Consider current addressable TV advertisingon traditional linear TV platforms and premium “non-linear” TV platforms on digital platforms.
It turns out that both growing TV platforms (also factoring in probable overlap) account for around $3 billion each.
For example, U.S. addressable TV ad spending is projected to grow to $3.3 billion by the end of 2020, according to eMarketer -- growing more than 30% over 2019. This compares to the traditional TV total advertising -- national and local -- mostly stagnant at around $70 billion.
Some 15% of advertisers are now including addressable TV regularly in their buys -- while 35% have tried it. To some, this indicates a technology moving beyond its infancy.

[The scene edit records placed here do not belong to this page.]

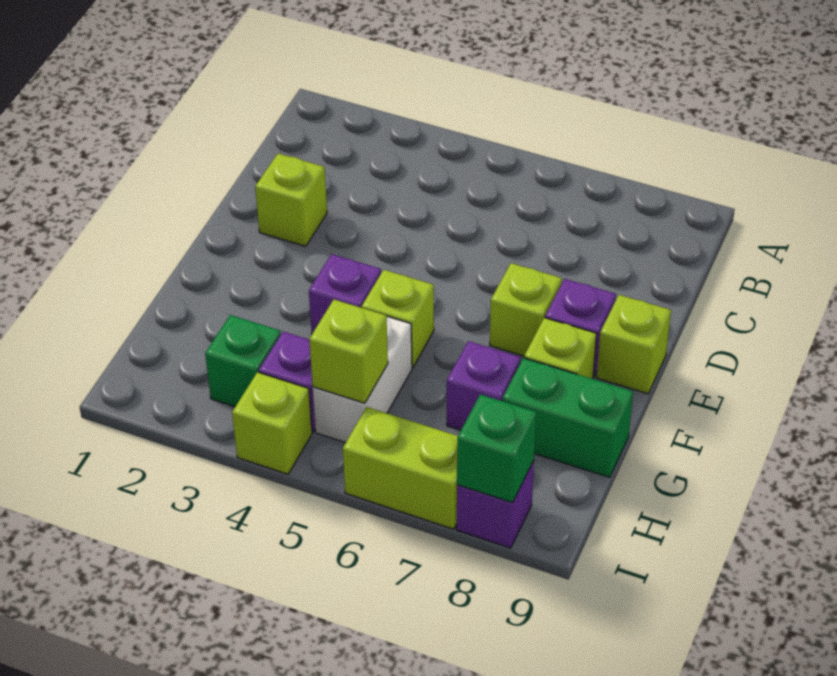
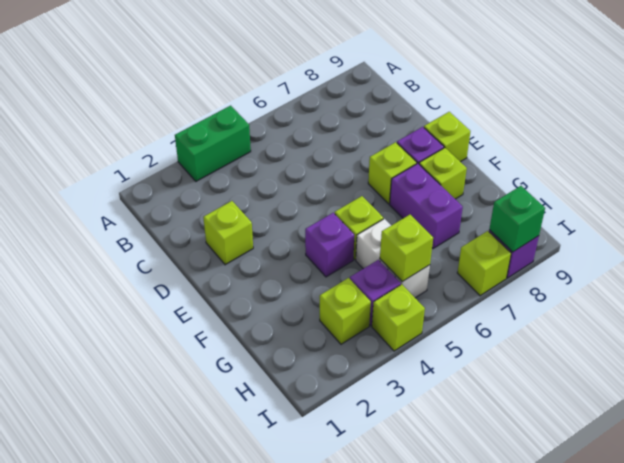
purple 1x1 brick [447,341,521,430] -> purple 1x2 brick [390,164,463,249]
green 1x2 brick [503,358,633,478] -> green 1x2 brick moved to [175,106,251,181]
green 1x1 brick [205,315,281,407] -> lime 1x1 brick [320,278,371,344]
lime 1x2 brick [343,407,458,529] -> lime 1x1 brick [457,231,511,296]

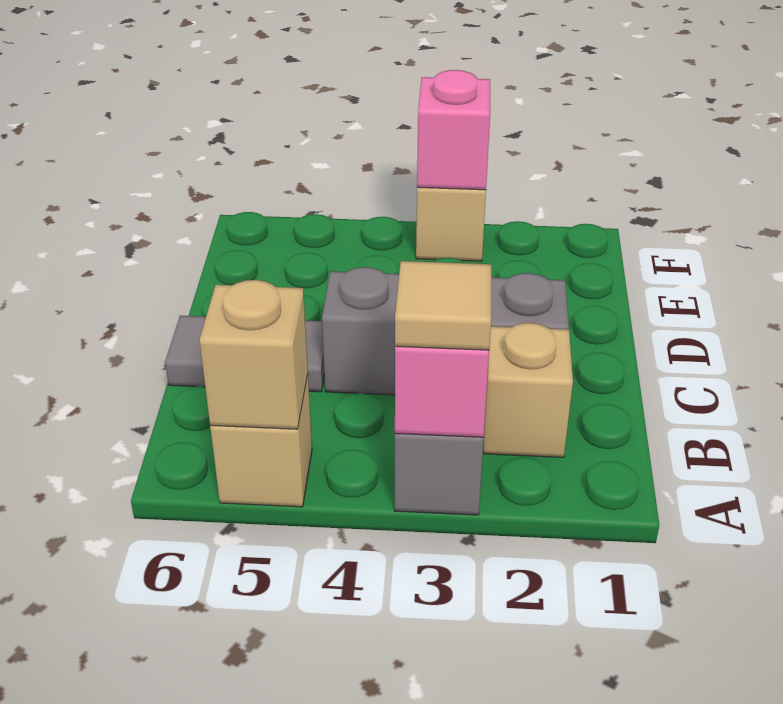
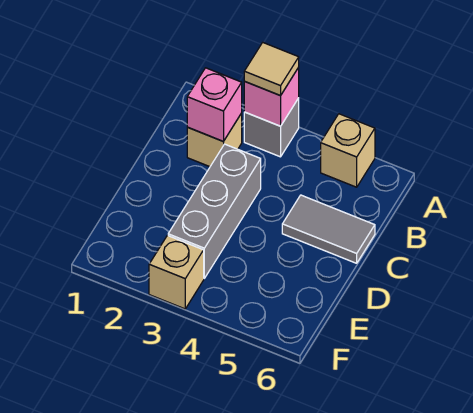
tan 1x1 brick [200,280,308,429] -> none
grey 1x3 brick [322,267,569,395] -> grey 1x3 brick turned to [168,144,261,278]
pink 1x1 brick [417,70,490,190] -> pink 1x1 brick moved to [187,68,242,142]

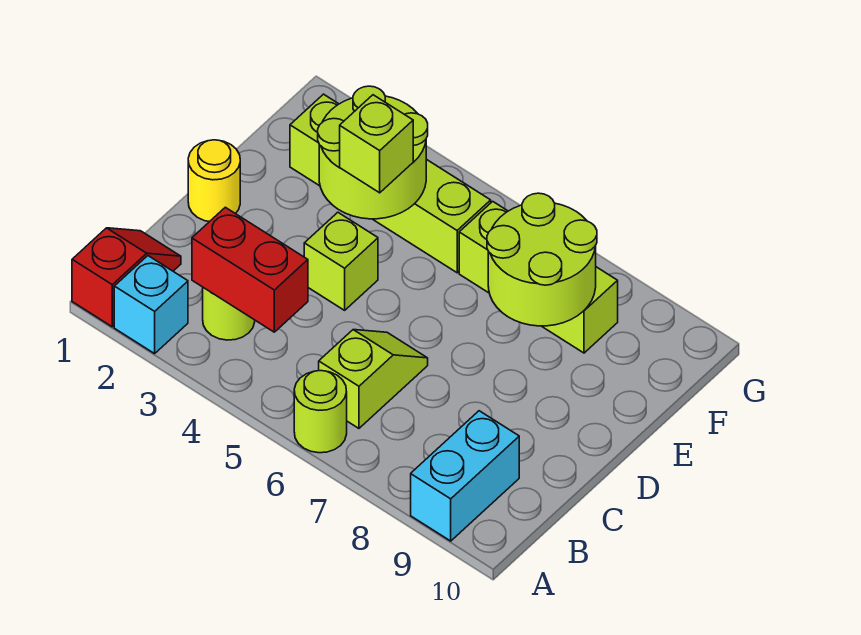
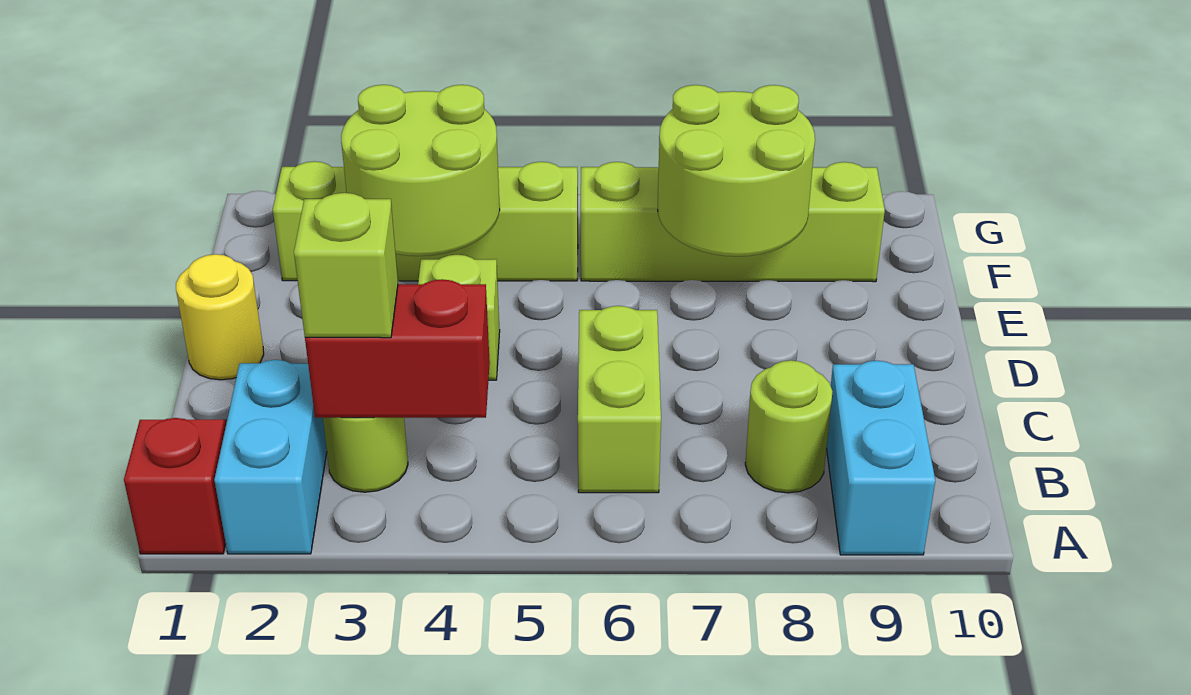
cyan 1x1 brick [114,256,188,354] -> cyan 1x2 brick [214,360,327,554]
lime 1x1 round brick [294,371,347,453] -> lime 1x1 round brick moved to [745,360,833,493]
lime 1x2 slope [319,330,428,428] -> lime 1x2 brick [578,306,661,493]
lime 1x1 brick [340,95,413,193] -> lime 1x1 brick moved to [294,193,398,338]
lime 1x3 brick [459,201,618,353] -> lime 1x4 brick [581,162,885,282]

Still, in perspective to the broader market overall, addressable advertising is slower-moving. Why? Marketers are still leery about the cost -- what this ad “tax” it will mean to their overall media costs.

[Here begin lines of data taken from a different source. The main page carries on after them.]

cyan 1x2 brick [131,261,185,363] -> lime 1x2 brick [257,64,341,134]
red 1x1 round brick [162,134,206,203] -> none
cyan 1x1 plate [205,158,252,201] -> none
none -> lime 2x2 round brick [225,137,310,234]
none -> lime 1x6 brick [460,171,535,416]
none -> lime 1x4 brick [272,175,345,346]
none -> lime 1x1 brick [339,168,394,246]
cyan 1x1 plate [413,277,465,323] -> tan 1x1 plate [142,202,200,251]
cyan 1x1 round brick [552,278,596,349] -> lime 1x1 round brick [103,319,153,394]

Now let’s look at “nonlinear” TV advertising on Hulu and full-episode players. Magna, the IPG Mediabrands unit, says this advertising will climb 15% next year to the same level as the addressable advertising -- $3 billion in 2020. Magna says it will represent 7% of the overall TV ad marketplace.

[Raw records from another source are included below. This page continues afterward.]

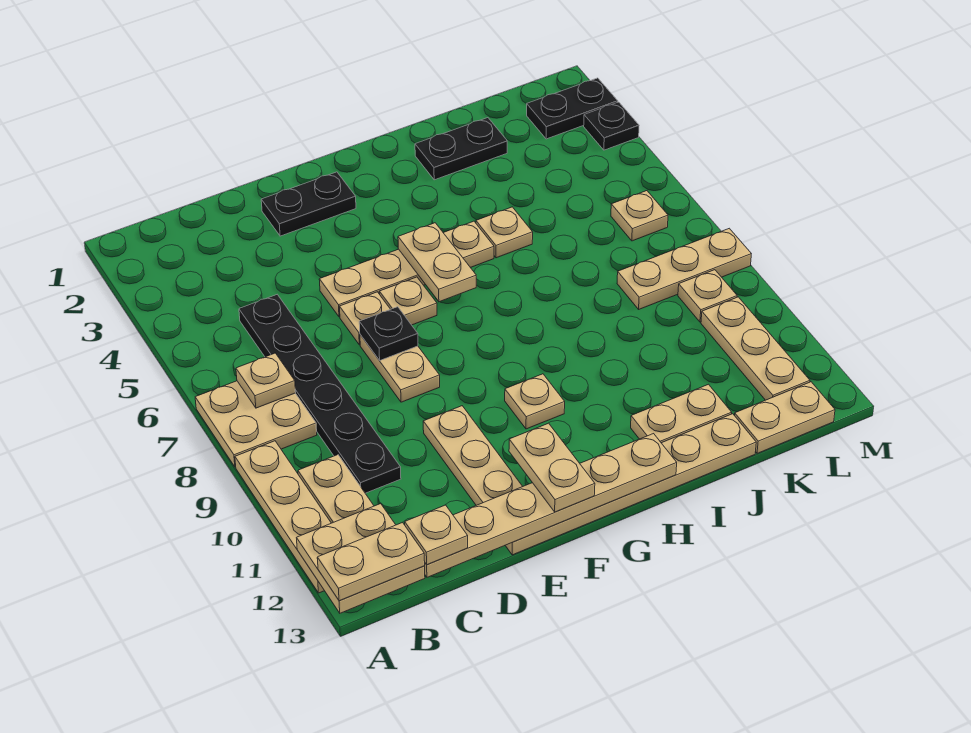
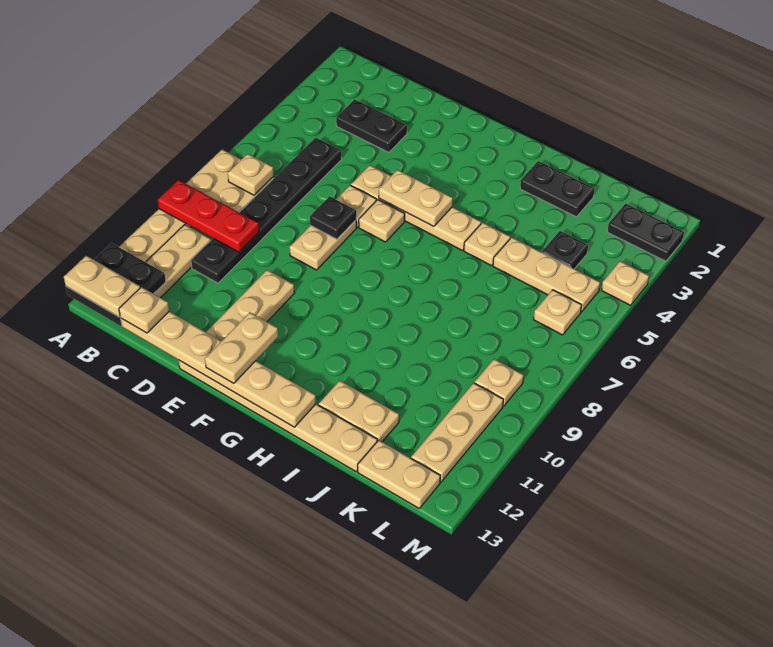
none -> red 1x3 plate [158,180,259,252]
tan 2x2 plate [297,504,425,613] -> black 2x2 plate [66,243,166,326]
black 1x2 plate [261,172,356,236] -> black 1x2 plate moved to [336,99,407,152]
tan 1x2 plate [398,223,476,302] -> tan 1x2 plate turned to [379,170,453,227]
tan 1x1 plate [505,374,565,429] -> tan 1x1 plate moved to [601,261,649,305]
tan 1x3 plate [617,228,751,309] -> tan 1x3 plate moved to [493,237,600,312]
black 1x1 plate [584,102,639,150] -> black 1x1 plate moved to [542,231,588,269]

What is the downside with “nonlinear”? Many say the lack of unified TV measurement and metrics — viewers, key performance business indicators, or other comparative data — is a major factor. “Reach” for this specific platform is also an issue.
Magna says national TV will sink 3.3% this year, dropping $1.4 billion from the 2018 level of $42.7 billion, and another $170 million in 2020 — a smaller decline due to rising political and Olympics revenues that year.
Local TV is sinking 18% this year from $22.1 billion -- down $4 billion from 2018.
So where does all this money go now? For many, conventional wisdom says it continues with competing digital platforms — including digital video. Magna says digital video will grow another 20% this year to $13.7 billion.
The real question: If future wisdom — and actual ad dollars — shift to more friendly, TV company-focused addressable or nonlinear TV advertising, is that a positive message for both TV owners and their advertising clients?
There have been so many "futures" for "TV" advertising. A while ago, we were told that programmatic or automated time buying would yield advertisers "undreamed of targeting efficiency". Then came "addressable TV" and its cohort, "advanced TV", with "big data" close behind. Ah, but let's not forget those 6-second commercials that are capturing everyone's interest and, of course, the incredible rise in smartphone video usage and OTT, etc, etc. The truth is that everything has a place--when it can demonstrate that it really does what it promises to do---at a fair cost. But "TV" is far too big, with far too many players and types of content for any single innovation to be its "future"---and that includes "addressable TV".